Solution. The better answer is the one with the smaller varaince (or, equivalently, mean-square or root-mean-square error).

For the basic method,

var(samples^2.1)

[1] 28.03217

For the control variate method,

var(samples^2.1 - samples^2)

[1] 0.6907415

So the control variates method is much, much better.

8.      Let \(Z\) be a standard normal distribution. A statistician has been investigating Monte Carlo estimates of \(\mathbb EZ^k\) for different positive integers values of \(k\). Her colleague suggests using \(Z' = -Z\) as an antithetic variable. Without running any R code, explain whether or not this is a good idea (a) when \(k\) is even; (b) when \(k\) is odd.

Solution.

(a) When \(k\) is even, we have \(Z^k = (-Z)^k\). So the antithetic variables method just repeats each sample twice. This is obviously no benefit at all, and just wastes time. Indeed, we have perfect positive correlation \(\rho = +1\), which is the “worst-case scenario”.

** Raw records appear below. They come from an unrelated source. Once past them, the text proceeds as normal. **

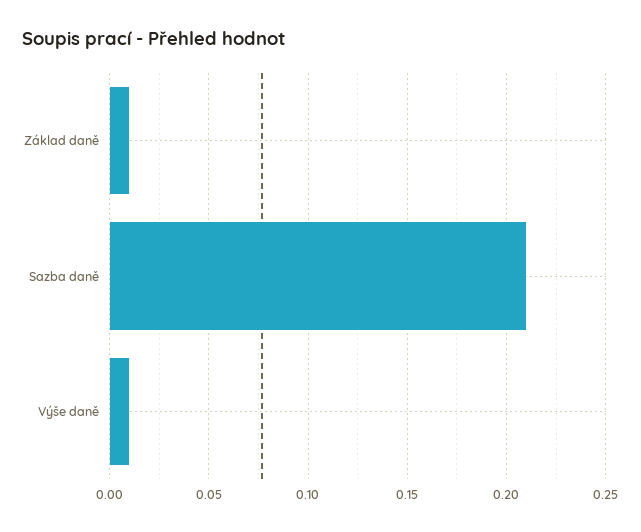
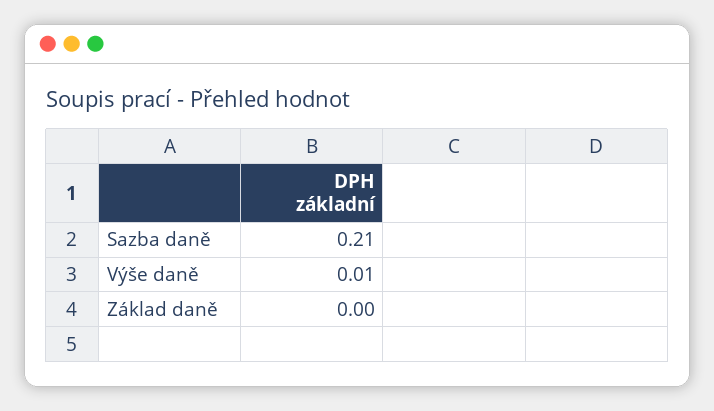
  {
-   "Základ daně": 0.01,
+   "Základ daně": 0,
    "Sazba daně": 0.21,
    "Výše daně": 0.01
  }

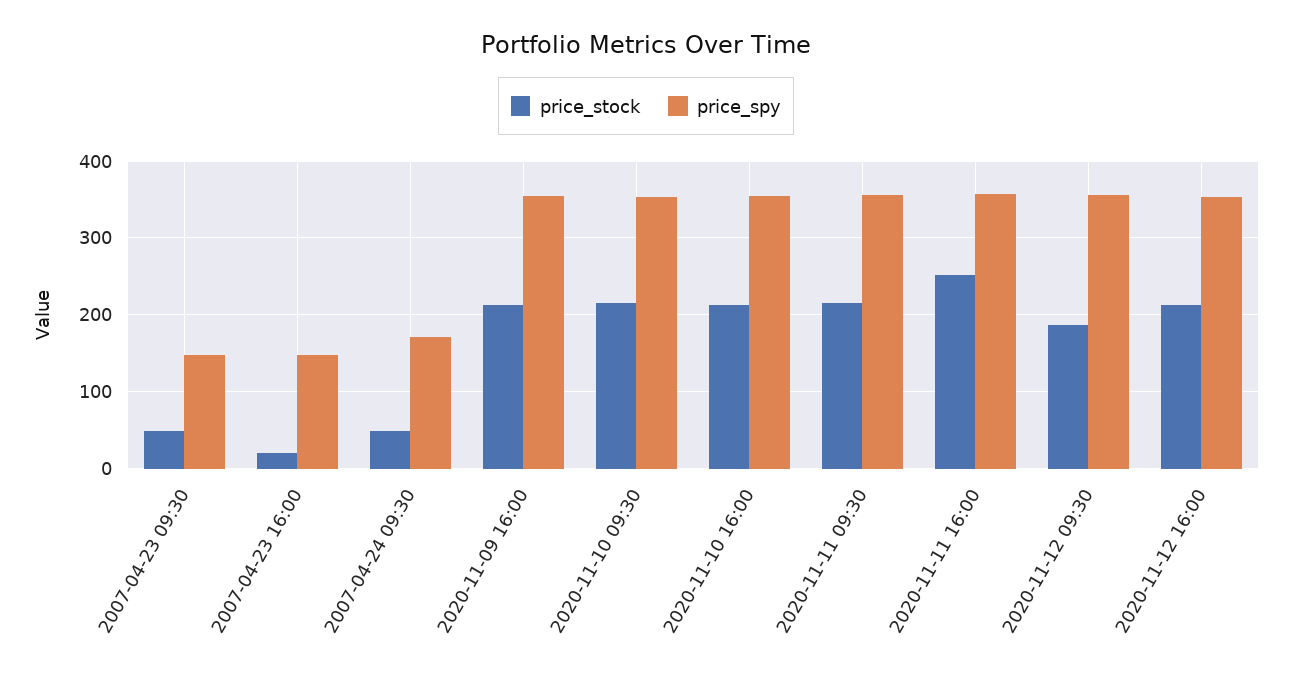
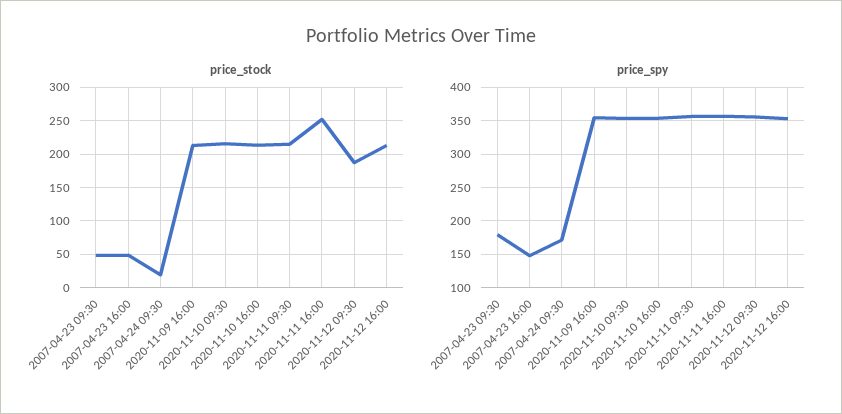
  {
    "price_stock": {
      "2007-04-23 09:30": 50,
-     "2007-04-23 16:00": 20,
+     "2007-04-23 16:00": 50,
-     "2007-04-24 09:30": 50,
+     "2007-04-24 09:30": 20,
      "2020-11-09 16:00": 210,
      "2020-11-10 09:30": 220,
      "2020-11-10 16:00": 210,
      "2020-11-11 09:30": 210,
      "2020-11-11 16:00": 250,
      "2020-11-12 09:30": 190,
      "2020-11-12 16:00": 210
    },
    "price_spy": {
-     "2007-04-23 09:30": 150,
+     "2007-04-23 09:30": 180,
      "2007-04-23 16:00": 150,
      "2007-04-24 09:30": 170,
      "2020-11-09 16:00": 350,
      "2020-11-10 09:30": 350,
      "2020-11-10 16:00": 350,
      "2020-11-11 09:30": 360,
      "2020-11-11 16:00": 360,
      "2020-11-12 09:30": 360,
      "2020-11-12 16:00": 350
    }
  }

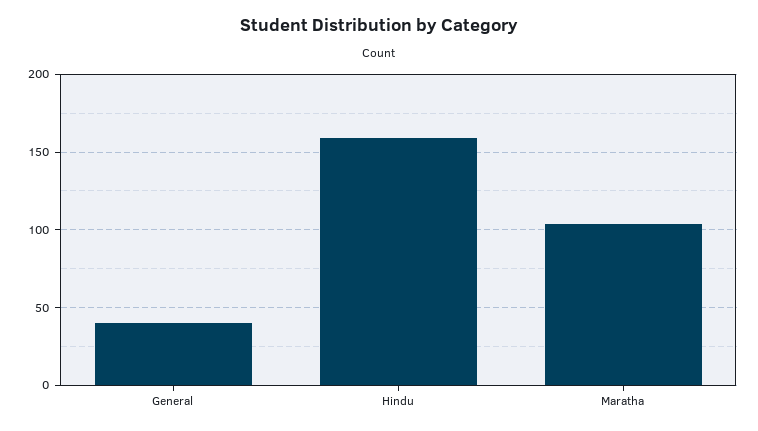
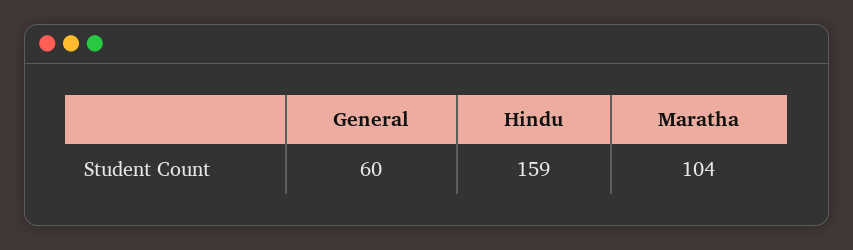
  {
-   "General": 40,
+   "General": 60,
    "Hindu": 159,
    "Maratha": 104
  }

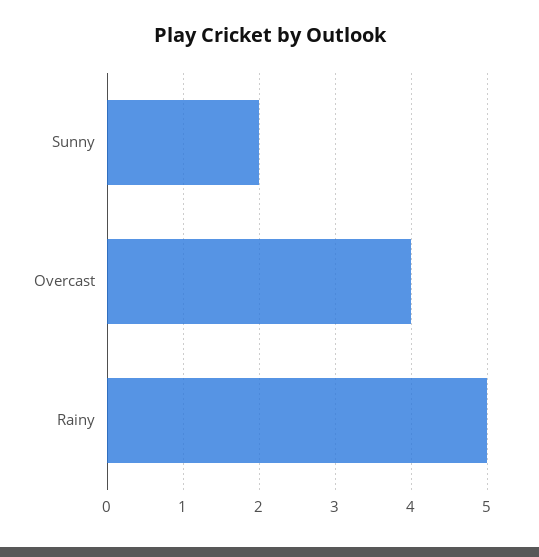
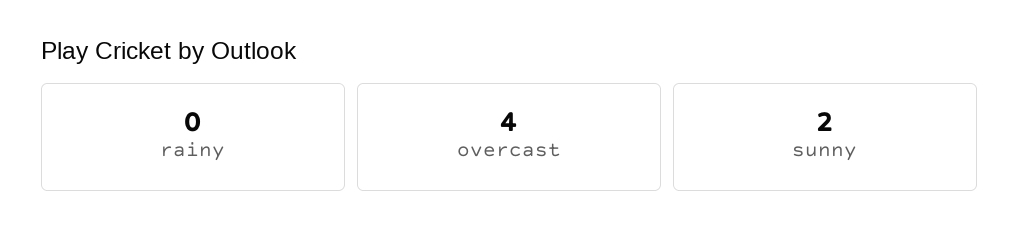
  {
    "Sunny": 2,
    "Overcast": 4,
-   "Rainy": 5
+   "Rainy": 0
  }

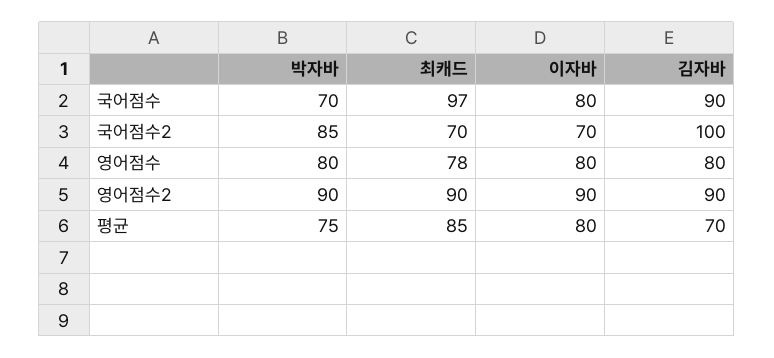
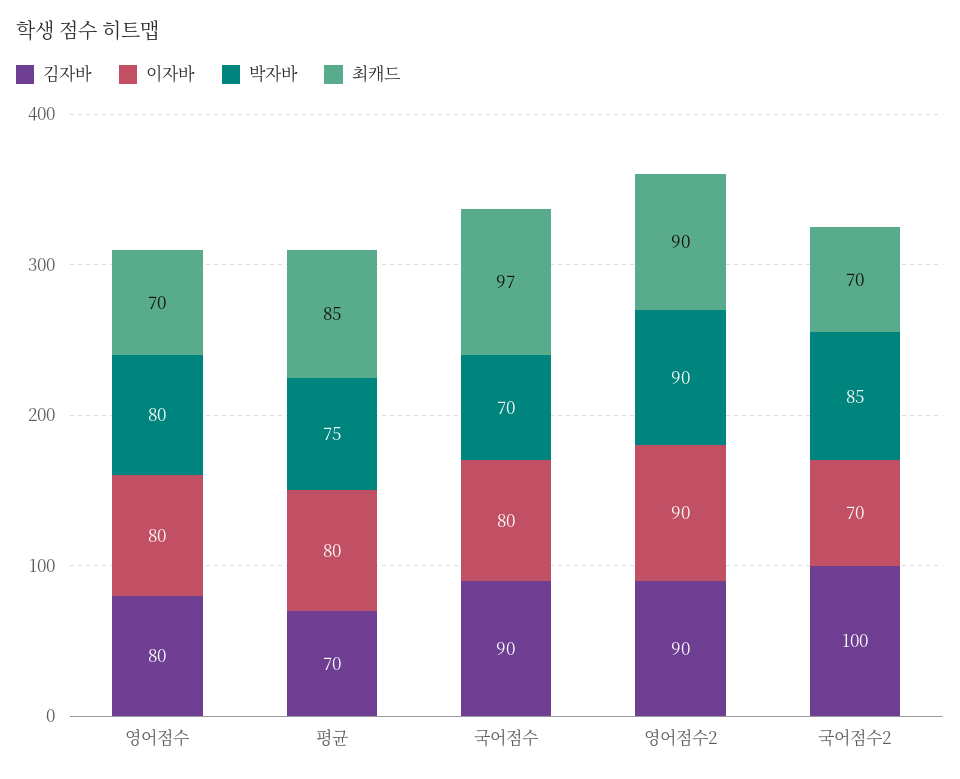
  {
    "박자바": {
      "국어점수": 70,
      "국어점수2": 85,
      "영어점수": 80,
      "영어점수2": 90,
      "평균": 75
    },
    "최캐드": {
      "국어점수": 97,
      "국어점수2": 70,
-     "영어점수": 78,
+     "영어점수": 70,
      "영어점수2": 90,
      "평균": 85
    },
    "이자바": {
      "국어점수": 80,
      "국어점수2": 70,
      "영어점수": 80,
      "영어점수2": 90,
      "평균": 80
    },
    "김자바": {
      "국어점수": 90,
      "국어점수2": 100,
      "영어점수": 80,
      "영어점수2": 90,
      "평균": 70
    }
  }

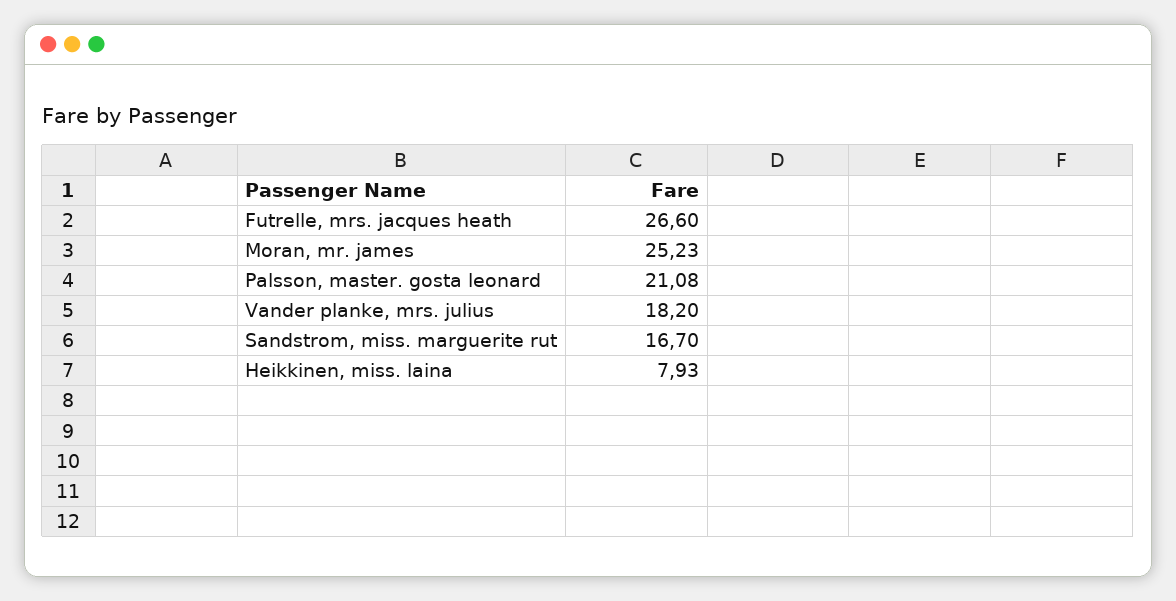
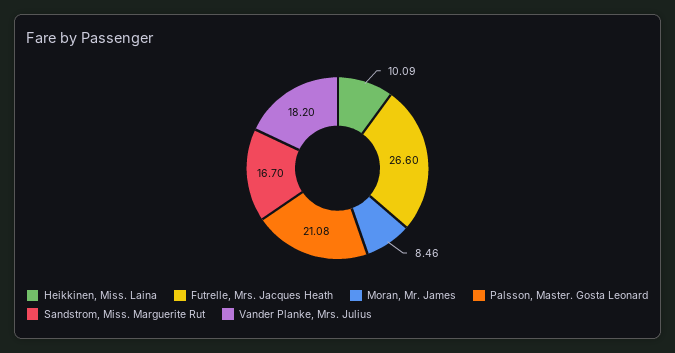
  {
    "Futrelle, mrs. jacques heath": 26.6,
-   "Moran, mr. james": 25.23,
+   "Moran, mr. james": 8.46,
    "Palsson, master. gosta leonard": 21.08,
    "Vander planke, mrs. julius": 18.2,
    "Sandstrom, miss. marguerite rut": 16.7,
-   "Heikkinen, miss. laina": 7.93
+   "Heikkinen, miss. laina": 10.09
  }

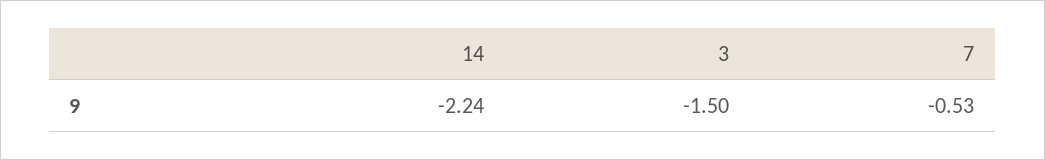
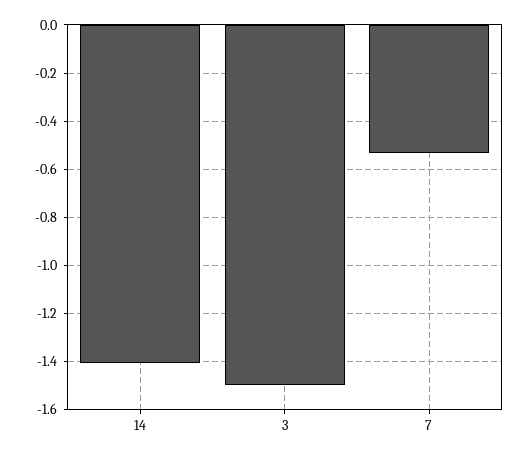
  {
-   "14": -2.24,
+   "14": -1.4,
    "3": -1.5,
    "7": -0.53
  }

(b) When \(k\) is odd, we have \(Z^k = -(-Z)^k\). In this case we know that \(\Ex Z^k = 0\), because the results for positive \(z\) exactly balance out those for negative \(z\), so no Monte Carlo sampling is necessary. If our statistician has somehow forgotten that, though, she will get a pleasant surprise! After just two samples, she will get the estimate \[\frac{1}{2} \big(Z_1^k + (-Z_1)^k \big) = \frac{1}{2} (Z_1^k - Z_1^k) = 0 ,\] Thereby getting the result exactly right. Indeed, we have perfect negative correlation \(\rho = -1\), which is the “best-case scenario”.